--- LISTED RECORDS Enclosed Below ---
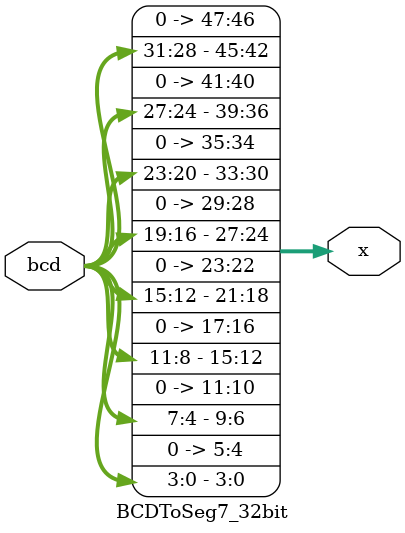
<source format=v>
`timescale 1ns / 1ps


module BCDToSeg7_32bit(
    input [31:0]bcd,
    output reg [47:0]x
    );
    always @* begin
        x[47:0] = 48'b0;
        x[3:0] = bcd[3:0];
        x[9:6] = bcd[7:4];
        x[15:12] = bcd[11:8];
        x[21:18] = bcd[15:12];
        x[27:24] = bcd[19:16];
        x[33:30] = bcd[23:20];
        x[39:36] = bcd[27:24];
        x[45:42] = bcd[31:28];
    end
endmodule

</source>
--- End of Enclosed LISTED RECORDS ---
--- LISTED RECORDS Enclosed Below ---
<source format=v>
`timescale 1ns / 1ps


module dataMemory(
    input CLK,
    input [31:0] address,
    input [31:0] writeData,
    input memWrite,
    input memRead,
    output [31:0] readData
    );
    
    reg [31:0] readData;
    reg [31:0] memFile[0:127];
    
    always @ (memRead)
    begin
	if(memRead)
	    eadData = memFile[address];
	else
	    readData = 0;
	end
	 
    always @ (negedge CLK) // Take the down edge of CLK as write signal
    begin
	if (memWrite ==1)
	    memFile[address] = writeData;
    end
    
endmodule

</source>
--- End of Enclosed LISTED RECORDS ---
DIRECTIONS FOR THIS TASK » Find the word "input" in the data and show each line that holds it.

EXERCISE RESPONSE »
    input [31:0]bcd,
    input CLK,
    input [31:0] address,
    input [31:0] writeData,
    input memWrite,
    input memRead,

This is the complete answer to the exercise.